■ Task to complete ■
Reproduce the entries. Match every word.

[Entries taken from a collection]

<<<<

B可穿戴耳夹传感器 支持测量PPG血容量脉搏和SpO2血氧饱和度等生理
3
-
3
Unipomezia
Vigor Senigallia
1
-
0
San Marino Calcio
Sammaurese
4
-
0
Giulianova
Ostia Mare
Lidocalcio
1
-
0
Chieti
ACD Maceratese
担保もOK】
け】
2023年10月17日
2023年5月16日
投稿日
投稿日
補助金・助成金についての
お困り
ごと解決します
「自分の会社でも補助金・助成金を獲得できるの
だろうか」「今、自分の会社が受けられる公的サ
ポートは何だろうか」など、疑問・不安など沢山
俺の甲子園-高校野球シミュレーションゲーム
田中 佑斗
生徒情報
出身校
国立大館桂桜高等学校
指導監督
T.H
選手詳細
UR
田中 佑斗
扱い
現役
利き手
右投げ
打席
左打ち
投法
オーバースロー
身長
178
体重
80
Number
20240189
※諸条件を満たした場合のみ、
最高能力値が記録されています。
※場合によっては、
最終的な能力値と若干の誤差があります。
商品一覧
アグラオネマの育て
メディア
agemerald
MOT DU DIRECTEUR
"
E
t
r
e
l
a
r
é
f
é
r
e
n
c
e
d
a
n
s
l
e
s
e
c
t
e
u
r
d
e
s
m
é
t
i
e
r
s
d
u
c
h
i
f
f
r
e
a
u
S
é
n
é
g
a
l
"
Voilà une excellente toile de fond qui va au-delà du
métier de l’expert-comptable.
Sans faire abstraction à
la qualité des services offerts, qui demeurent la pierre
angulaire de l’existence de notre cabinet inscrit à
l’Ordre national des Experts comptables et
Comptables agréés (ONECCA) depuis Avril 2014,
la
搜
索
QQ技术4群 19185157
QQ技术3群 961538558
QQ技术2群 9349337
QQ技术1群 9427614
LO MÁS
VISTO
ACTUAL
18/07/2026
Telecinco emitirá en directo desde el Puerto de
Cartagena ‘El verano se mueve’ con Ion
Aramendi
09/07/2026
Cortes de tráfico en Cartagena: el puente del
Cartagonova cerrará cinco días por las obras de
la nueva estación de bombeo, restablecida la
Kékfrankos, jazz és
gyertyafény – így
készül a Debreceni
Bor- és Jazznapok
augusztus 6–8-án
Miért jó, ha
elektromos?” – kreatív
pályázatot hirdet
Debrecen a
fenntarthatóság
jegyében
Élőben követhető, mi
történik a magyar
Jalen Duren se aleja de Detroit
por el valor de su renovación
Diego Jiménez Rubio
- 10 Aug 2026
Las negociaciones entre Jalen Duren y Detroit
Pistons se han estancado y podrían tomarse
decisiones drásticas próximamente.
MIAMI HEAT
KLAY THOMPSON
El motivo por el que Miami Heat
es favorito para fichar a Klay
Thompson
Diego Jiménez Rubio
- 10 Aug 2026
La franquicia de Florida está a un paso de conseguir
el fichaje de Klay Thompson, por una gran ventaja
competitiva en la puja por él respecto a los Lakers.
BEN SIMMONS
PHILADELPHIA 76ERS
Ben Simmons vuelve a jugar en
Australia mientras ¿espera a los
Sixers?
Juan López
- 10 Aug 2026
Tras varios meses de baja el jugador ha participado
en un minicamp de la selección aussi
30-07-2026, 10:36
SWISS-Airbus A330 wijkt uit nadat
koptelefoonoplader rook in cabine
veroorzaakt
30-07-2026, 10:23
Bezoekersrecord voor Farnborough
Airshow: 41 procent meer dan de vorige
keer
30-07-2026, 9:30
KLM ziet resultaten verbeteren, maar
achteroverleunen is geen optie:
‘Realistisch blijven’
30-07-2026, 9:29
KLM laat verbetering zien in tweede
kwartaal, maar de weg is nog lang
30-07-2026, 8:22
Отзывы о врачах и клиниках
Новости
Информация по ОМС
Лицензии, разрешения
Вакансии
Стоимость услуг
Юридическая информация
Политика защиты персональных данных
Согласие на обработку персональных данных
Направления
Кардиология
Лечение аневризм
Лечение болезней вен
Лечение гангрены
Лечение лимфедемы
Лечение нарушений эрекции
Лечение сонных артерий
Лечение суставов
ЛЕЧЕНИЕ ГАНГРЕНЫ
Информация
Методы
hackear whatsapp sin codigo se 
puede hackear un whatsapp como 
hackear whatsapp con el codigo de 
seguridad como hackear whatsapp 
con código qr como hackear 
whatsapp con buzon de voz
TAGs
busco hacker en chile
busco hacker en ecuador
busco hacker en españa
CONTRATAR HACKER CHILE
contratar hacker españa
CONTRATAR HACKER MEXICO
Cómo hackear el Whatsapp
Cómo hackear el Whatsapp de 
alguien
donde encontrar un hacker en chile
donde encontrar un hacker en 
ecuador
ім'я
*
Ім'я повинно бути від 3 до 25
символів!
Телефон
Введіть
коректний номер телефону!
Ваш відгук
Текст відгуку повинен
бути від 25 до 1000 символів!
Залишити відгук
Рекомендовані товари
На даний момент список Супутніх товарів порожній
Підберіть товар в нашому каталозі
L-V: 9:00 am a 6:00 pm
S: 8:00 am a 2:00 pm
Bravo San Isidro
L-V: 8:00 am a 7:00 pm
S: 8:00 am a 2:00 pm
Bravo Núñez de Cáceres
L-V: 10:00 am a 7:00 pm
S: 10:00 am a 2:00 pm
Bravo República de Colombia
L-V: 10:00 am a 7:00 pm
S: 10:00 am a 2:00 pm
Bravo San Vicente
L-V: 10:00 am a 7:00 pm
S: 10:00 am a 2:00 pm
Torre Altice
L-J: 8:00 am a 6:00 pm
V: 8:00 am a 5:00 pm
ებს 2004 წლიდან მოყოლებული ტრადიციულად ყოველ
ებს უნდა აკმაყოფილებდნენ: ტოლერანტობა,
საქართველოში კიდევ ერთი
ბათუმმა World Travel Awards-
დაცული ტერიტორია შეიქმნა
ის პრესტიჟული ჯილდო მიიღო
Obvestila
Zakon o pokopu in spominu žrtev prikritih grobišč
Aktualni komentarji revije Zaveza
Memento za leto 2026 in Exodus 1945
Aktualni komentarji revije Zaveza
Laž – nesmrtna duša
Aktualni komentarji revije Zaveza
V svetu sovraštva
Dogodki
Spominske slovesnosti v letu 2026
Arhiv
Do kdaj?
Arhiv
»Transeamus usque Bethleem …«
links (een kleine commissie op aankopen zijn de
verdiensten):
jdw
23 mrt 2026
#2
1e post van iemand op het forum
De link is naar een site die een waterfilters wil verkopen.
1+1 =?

>>>>

■ Written answer ■
B可穿戴耳夹传感器 支持测量PPG血容量脉搏和SpO2血氧饱和度等生理
3
-
3
Unipomezia
Vigor Senigallia
1
-
0
San Marino Calcio
Sammaurese
4
-
0
Giulianova
Ostia Mare
Lidocalcio
1
-
0
Chieti
ACD Maceratese
担保もOK】
け】
2023年10月17日
2023年5月16日
投稿日
投稿日
補助金・助成金についての
お困り
ごと解決します
「自分の会社でも補助金・助成金を獲得できるの
だろうか」「今、自分の会社が受けられる公的サ
ポートは何だろうか」など、疑問・不安など沢山
俺の甲子園-高校野球シミュレーションゲーム
田中 佑斗
生徒情報
出身校
国立大館桂桜高等学校
指導監督
T.H
選手詳細
UR
田中 佑斗
扱い
現役
利き手
右投げ
打席
左打ち
投法
オーバースロー
身長
178
体重
80
Number
20240189
※諸条件を満たした場合のみ、
最高能力値が記録されています。
※場合によっては、
最終的な能力値と若干の誤差があります。
商品一覧
アグラオネマの育て
メディア
agemerald
MOT DU DIRECTEUR
"
E
t
r
e
l
a
r
é
f
é
r
e
n
c
e
d
a
n
s
l
e
s
e
c
t
e
u
r
d
e
s
m
é
t
i
e
r
s
d
u
c
h
i
f
f
r
e
a
u
S
é
n
é
g
a
l
"
Voilà une excellente toile de fond qui va au-delà du
métier de l’expert-comptable.
Sans faire abstraction à
la qualité des services offerts, qui demeurent la pierre
angulaire de l’existence de notre cabinet inscrit à
l’Ordre national des Experts comptables et
Comptables agréés (ONECCA) depuis Avril 2014,
la
搜
索
QQ技术4群 19185157
QQ技术3群 961538558
QQ技术2群 9349337
QQ技术1群 9427614
LO MÁS
VISTO
ACTUAL
18/07/2026
Telecinco emitirá en directo desde el Puerto de
Cartagena ‘El verano se mueve’ con Ion
Aramendi
09/07/2026
Cortes de tráfico en Cartagena: el puente del
Cartagonova cerrará cinco días por las obras de
la nueva estación de bombeo, restablecida la
Kékfrankos, jazz és
gyertyafény – így
készül a Debreceni
Bor- és Jazznapok
augusztus 6–8-án
Miért jó, ha
elektromos?” – kreatív
pályázatot hirdet
Debrecen a
fenntarthatóság
jegyében
Élőben követhető, mi
történik a magyar
Jalen Duren se aleja de Detroit
por el valor de su renovación
Diego Jiménez Rubio
- 10 Aug 2026
Las negociaciones entre Jalen Duren y Detroit
Pistons se han estancado y podrían tomarse
decisiones drásticas próximamente.
MIAMI HEAT
KLAY THOMPSON
El motivo por el que Miami Heat
es favorito para fichar a Klay
Thompson
Diego Jiménez Rubio
- 10 Aug 2026
La franquicia de Florida está a un paso de conseguir
el fichaje de Klay Thompson, por una gran ventaja
competitiva en la puja por él respecto a los Lakers.
BEN SIMMONS
PHILADELPHIA 76ERS
Ben Simmons vuelve a jugar en
Australia mientras ¿espera a los
Sixers?
Juan López
- 10 Aug 2026
Tras varios meses de baja el jugador ha participado
en un minicamp de la selección aussi
30-07-2026, 10:36
SWISS-Airbus A330 wijkt uit nadat
koptelefoonoplader rook in cabine
veroorzaakt
30-07-2026, 10:23
Bezoekersrecord voor Farnborough
Airshow: 41 procent meer dan de vorige
keer
30-07-2026, 9:30
KLM ziet resultaten verbeteren, maar
achteroverleunen is geen optie:
‘Realistisch blijven’
30-07-2026, 9:29
KLM laat verbetering zien in tweede
kwartaal, maar de weg is nog lang
30-07-2026, 8:22
Отзывы о врачах и клиниках
Новости
Информация по ОМС
Лицензии, разрешения
Вакансии
Стоимость услуг
Юридическая информация
Политика защиты персональных данных
Согласие на обработку персональных данных
Направления
Кардиология
Лечение аневризм
Лечение болезней вен
Лечение гангрены
Лечение лимфедемы
Лечение нарушений эрекции
Лечение сонных артерий
Лечение суставов
ЛЕЧЕНИЕ ГАНГРЕНЫ
Информация
Методы
hackear whatsapp sin codigo se 
puede hackear un whatsapp como 
hackear whatsapp con el codigo de 
seguridad como hackear whatsapp 
con código qr como hackear 
whatsapp con buzon de voz
TAGs
busco hacker en chile
busco hacker en ecuador
busco hacker en españa
CONTRATAR HACKER CHILE
contratar hacker españa
CONTRATAR HACKER MEXICO
Cómo hackear el Whatsapp
Cómo hackear el Whatsapp de 
alguien
donde encontrar un hacker en chile
donde encontrar un hacker en 
ecuador
ім'я
*
Ім'я повинно бути від 3 до 25
символів!
Телефон
Введіть
коректний номер телефону!
Ваш відгук
Текст відгуку повинен
бути від 25 до 1000 символів!
Залишити відгук
Рекомендовані товари
На даний момент список Супутніх товарів порожній
Підберіть товар в нашому каталозі
L-V: 9:00 am a 6:00 pm
S: 8:00 am a 2:00 pm
Bravo San Isidro
L-V: 8:00 am a 7:00 pm
S: 8:00 am a 2:00 pm
Bravo Núñez de Cáceres
L-V: 10:00 am a 7:00 pm
S: 10:00 am a 2:00 pm
Bravo República de Colombia
L-V: 10:00 am a 7:00 pm
S: 10:00 am a 2:00 pm
Bravo San Vicente
L-V: 10:00 am a 7:00 pm
S: 10:00 am a 2:00 pm
Torre Altice
L-J: 8:00 am a 6:00 pm
V: 8:00 am a 5:00 pm
ებს 2004 წლიდან მოყოლებული ტრადიციულად ყოველ
ებს უნდა აკმაყოფილებდნენ: ტოლერანტობა,
საქართველოში კიდევ ერთი
ბათუმმა World Travel Awards-
დაცული ტერიტორია შეიქმნა
ის პრესტიჟული ჯილდო მიიღო
Obvestila
Zakon o pokopu in spominu žrtev prikritih grobišč
Aktualni komentarji revije Zaveza
Memento za leto 2026 in Exodus 1945
Aktualni komentarji revije Zaveza
Laž – nesmrtna duša
Aktualni komentarji revije Zaveza
V svetu sovraštva
Dogodki
Spominske slovesnosti v letu 2026
Arhiv
Do kdaj?
Arhiv
»Transeamus usque Bethleem …«
links (een kleine commissie op aankopen zijn de
verdiensten):
jdw
23 mrt 2026
#2
1e post van iemand op het forum
De link is naar een site die een waterfilters wil verkopen.
1+1 =?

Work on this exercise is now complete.